> Task to complete:
Quote the data below in full, please, without altering anything.

- - - - -

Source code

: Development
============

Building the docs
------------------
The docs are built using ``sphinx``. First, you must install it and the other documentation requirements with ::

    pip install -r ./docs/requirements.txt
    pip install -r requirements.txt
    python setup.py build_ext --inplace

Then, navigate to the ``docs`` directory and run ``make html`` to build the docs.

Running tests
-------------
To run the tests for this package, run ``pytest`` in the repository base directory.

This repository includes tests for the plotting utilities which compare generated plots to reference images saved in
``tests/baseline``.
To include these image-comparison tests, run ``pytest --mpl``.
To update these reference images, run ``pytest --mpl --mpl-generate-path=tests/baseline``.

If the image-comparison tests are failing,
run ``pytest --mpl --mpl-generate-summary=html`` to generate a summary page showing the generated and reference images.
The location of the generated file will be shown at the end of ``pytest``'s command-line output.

- - - - -

> Output for this task:
Source code

: Development
============

Building the docs
------------------
The docs are built using ``sphinx``. First, you must install it and the other documentation requirements with ::

    pip install -r ./docs/requirements.txt
    pip install -r requirements.txt
    python setup.py build_ext --inplace

Then, navigate to the ``docs`` directory and run ``make html`` to build the docs.

Running tests
-------------
To run the tests for this package, run ``pytest`` in the repository base directory.

This repository includes tests for the plotting utilities which compare generated plots to reference images saved in
``tests/baseline``.
To include these image-comparison tests, run ``pytest --mpl``.
To update these reference images, run ``pytest --mpl --mpl-generate-path=tests/baseline``.

If the image-comparison tests are failing,
run ``pytest --mpl --mpl-generate-summary=html`` to generate a summary page showing the generated and reference images.
The location of the generated file will be shown at the end of ``pytest``'s command-line output.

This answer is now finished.